The fact he had never slept with Sophia pleased her, though she was loath to admit it. As for the rest—his emotionless approach to a marriage to placate his father enraged her.

‘You agreed? Are you out of your mind?’

‘No. I simply took you at your word this afternoon when you said you did not lie and unlike me you had a heart and would never, ever turn down a seriously ill old man’s request because that would be unconscionable. So, Phoebe, my father has requested we marry…Are you a woman of your word?’ Jed looked at her, his smile filled with arrogant amusement. ‘Or, like most females, are you going to try and wriggle out of it?’

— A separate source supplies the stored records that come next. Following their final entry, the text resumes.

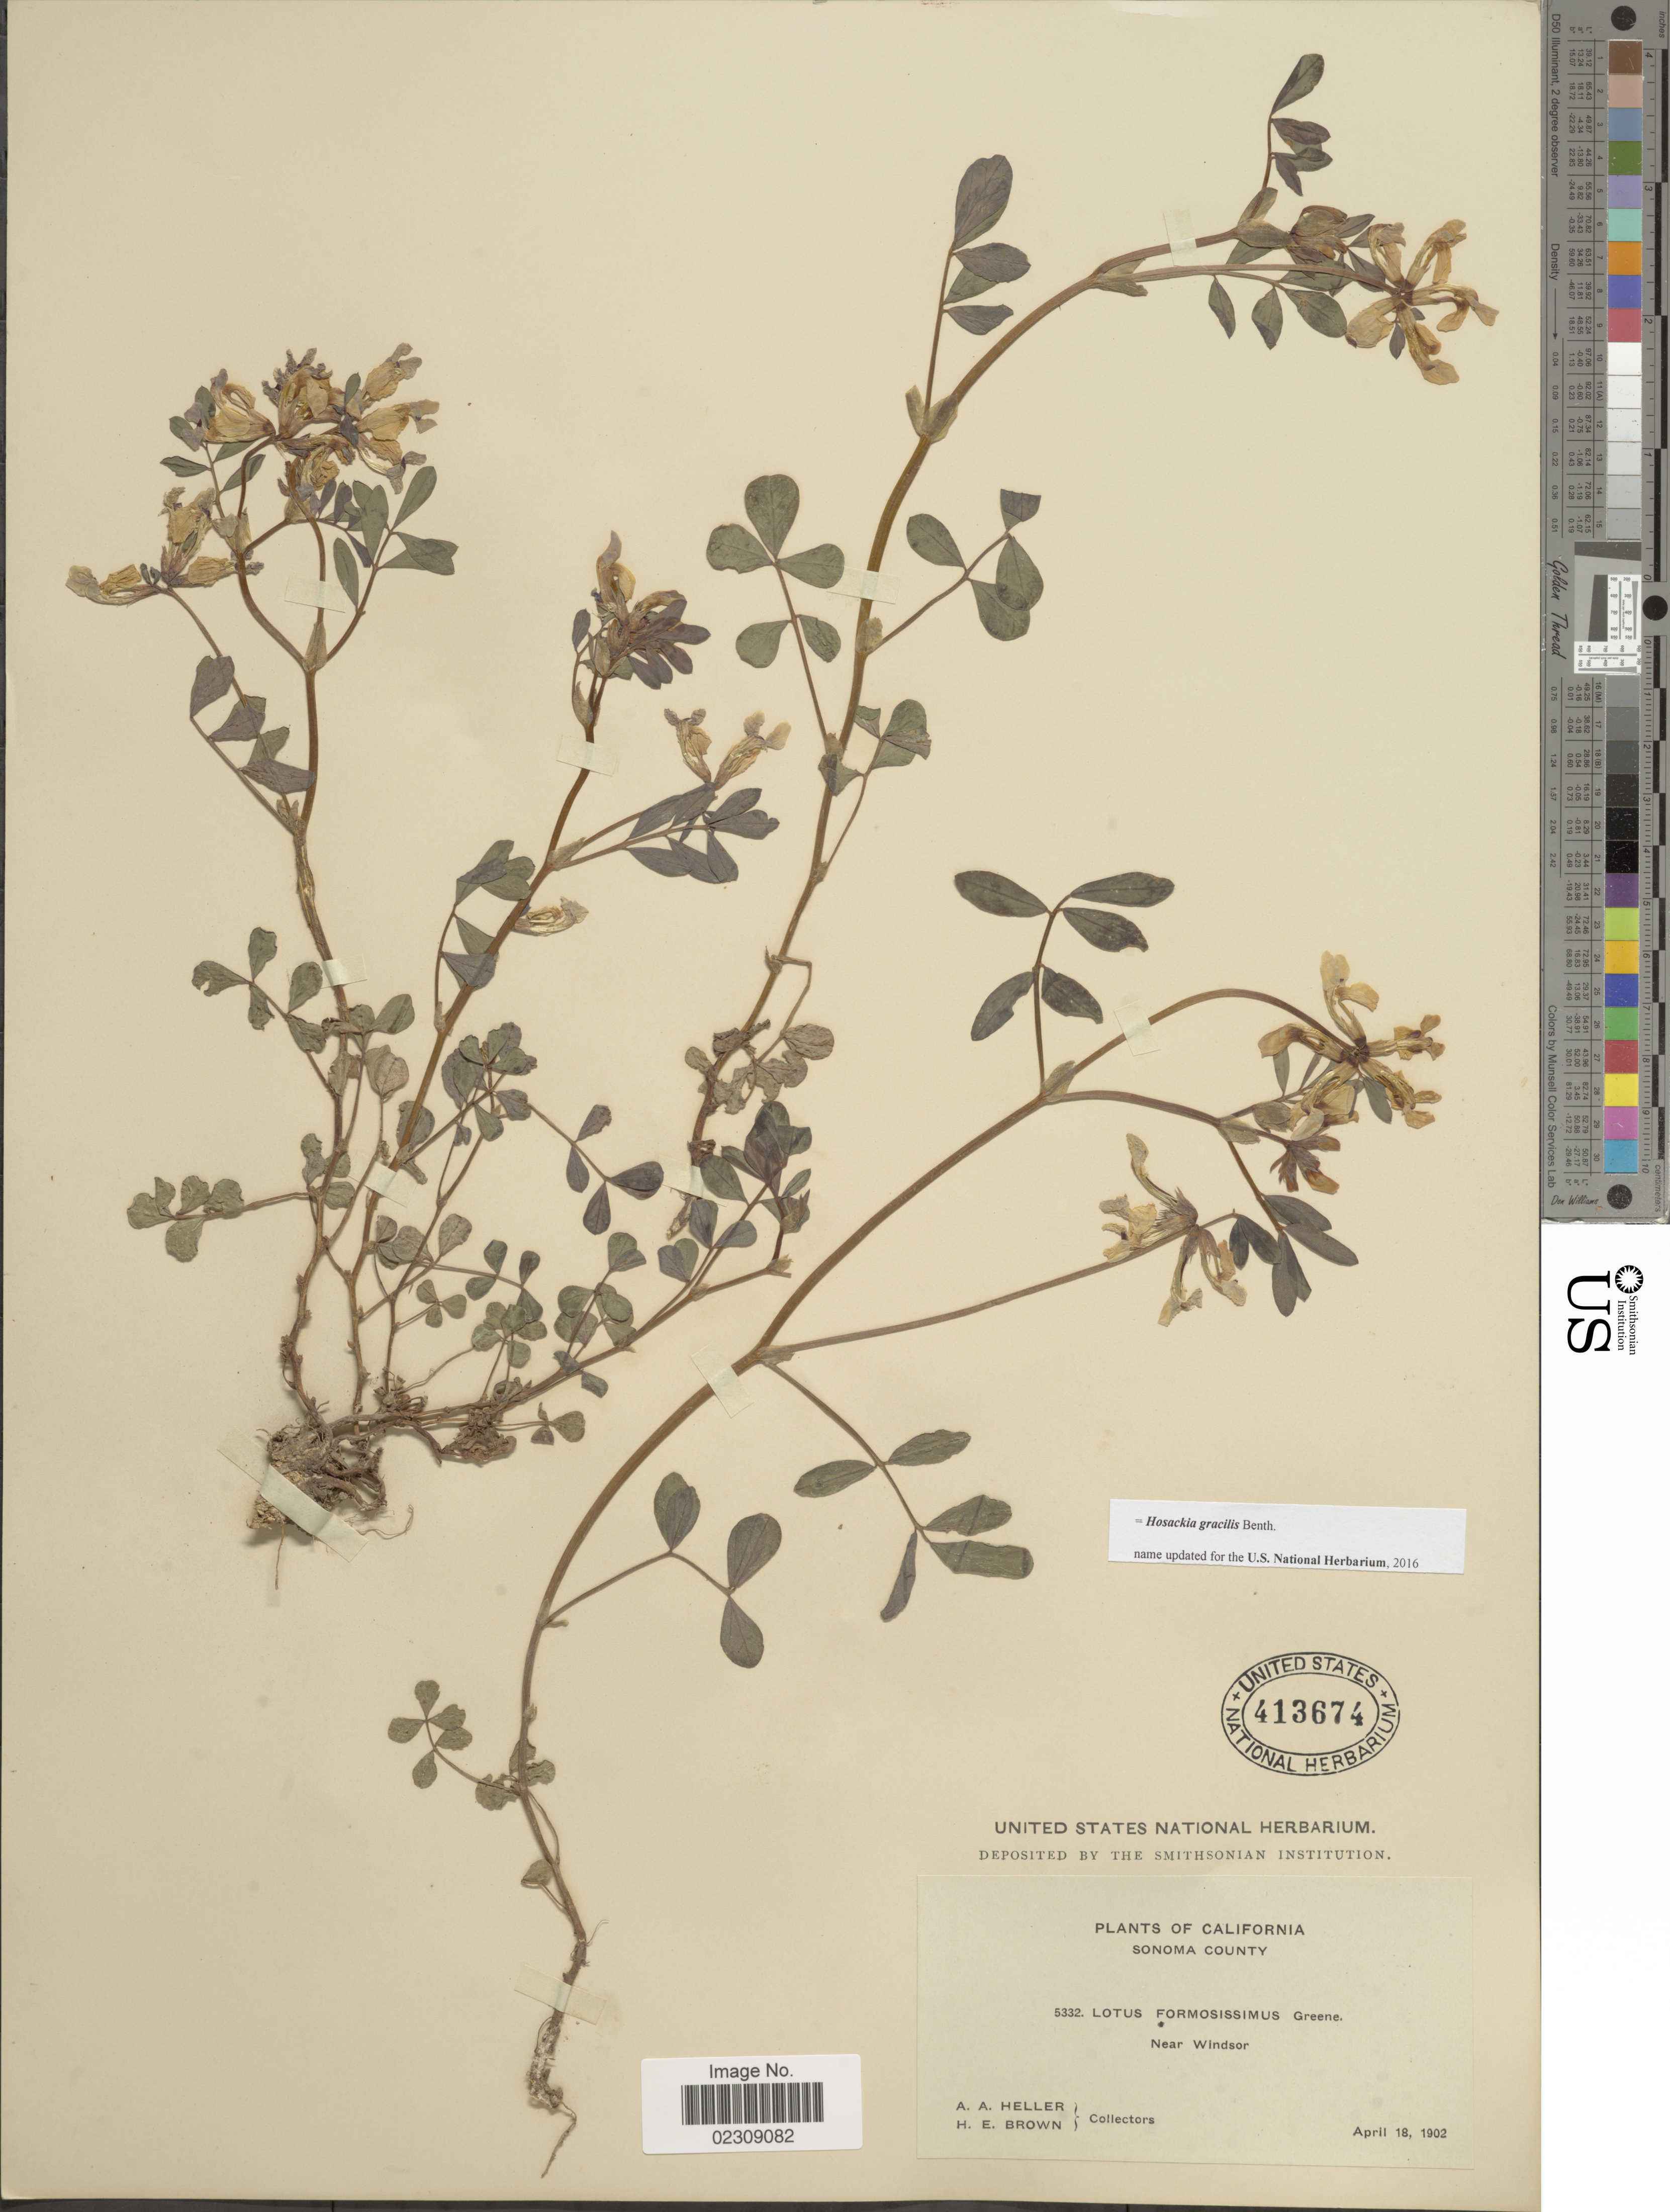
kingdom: Plantae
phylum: Tracheophyta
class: Magnoliopsida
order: Fabales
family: Fabaceae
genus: Hosackia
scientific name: Hosackia gracilis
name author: Benth.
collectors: A. A. Heller & H. E. Brown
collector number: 5332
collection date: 1902-04-18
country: United States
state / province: California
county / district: Sonoma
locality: Sonoma County. Near Windsor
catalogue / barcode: US 413674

She felt as if she had been doused in a bucket of cold water. All her tender feelings vanished. She had said all that, and meant it, but it had never entered her head that Jed would try and use her emotional outburst to suit himself. She should have remembered Jed was a man who always got what he wanted. He had lulled her into a false sense of security and then dropped his bombshell.

She tilted her head back, the light of battle in her gaze. ‘That is the most disingenuous take on what I said. Only you would have the gall to come up with it.’

‘No worse than you turning my offer to take care of you when you were pregnant into a demand for termination, or denying me and my father precious years with Ben,’ he said grimly. ‘Now you can make some recompense. The wedding is arranged for tomorrow at the hospital. All you have to do is turn up and sign when you’re told.’